Camera intrinsics data:
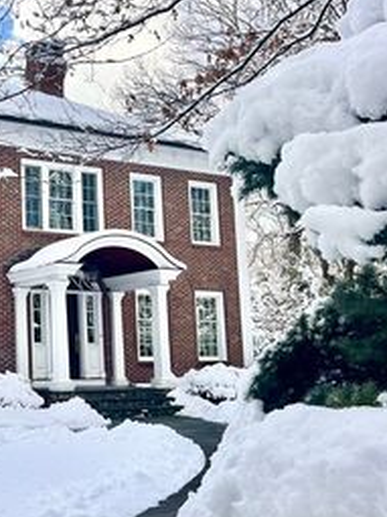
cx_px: -26
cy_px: 256
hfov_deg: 26.5
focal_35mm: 51
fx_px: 761
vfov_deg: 37.5
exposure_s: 1/2825
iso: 50
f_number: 1.6
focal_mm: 5.1
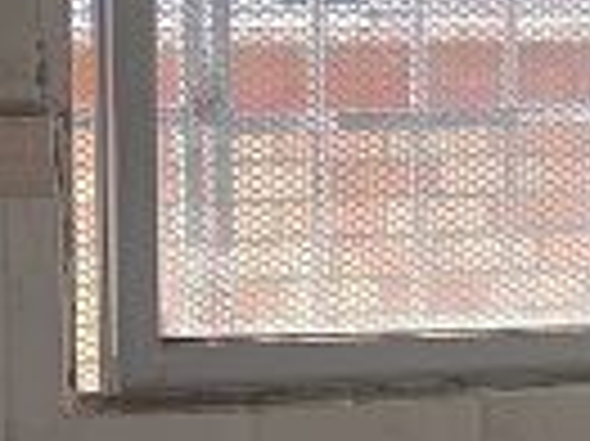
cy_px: 760
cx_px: 311
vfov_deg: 8.7
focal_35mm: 165
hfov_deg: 12.0
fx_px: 2810
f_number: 1.9
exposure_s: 1/100
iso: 143
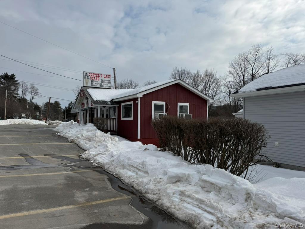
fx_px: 211
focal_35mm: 24
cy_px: 114
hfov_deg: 71.6
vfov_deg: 56.8
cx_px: 152
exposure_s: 1/10417
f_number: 1.78
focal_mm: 6.76
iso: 80
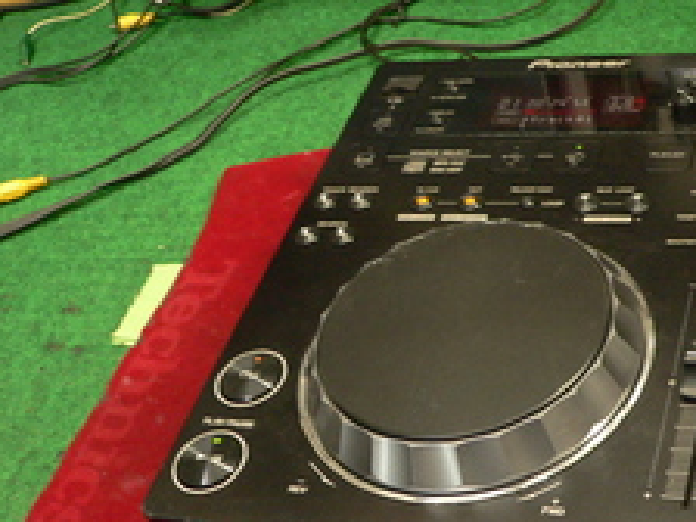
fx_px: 1226
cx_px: 547
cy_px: 284
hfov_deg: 31.0
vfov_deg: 24.0
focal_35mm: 61
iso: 200
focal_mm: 6
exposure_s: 1/13
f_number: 2.8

= What the task requires =
For this exercise, transcribe the entries above exactly, without any pictures.

= Response to the task =
cx_px: -26
cy_px: 256
hfov_deg: 26.5
focal_35mm: 51
fx_px: 761
vfov_deg: 37.5
exposure_s: 1/2825
iso: 50
f_number: 1.6
focal_mm: 5.1
cy_px: 760
cx_px: 311
vfov_deg: 8.7
focal_35mm: 165
hfov_deg: 12.0
fx_px: 2810
f_number: 1.9
exposure_s: 1/100
iso: 143
fx_px: 211
focal_35mm: 24
cy_px: 114
hfov_deg: 71.6
vfov_deg: 56.8
cx_px: 152
exposure_s: 1/10417
f_number: 1.78
focal_mm: 6.76
iso: 80
fx_px: 1226
cx_px: 547
cy_px: 284
hfov_deg: 31.0
vfov_deg: 24.0
focal_35mm: 61
iso: 200
focal_mm: 6
exposure_s: 1/13
f_number: 2.8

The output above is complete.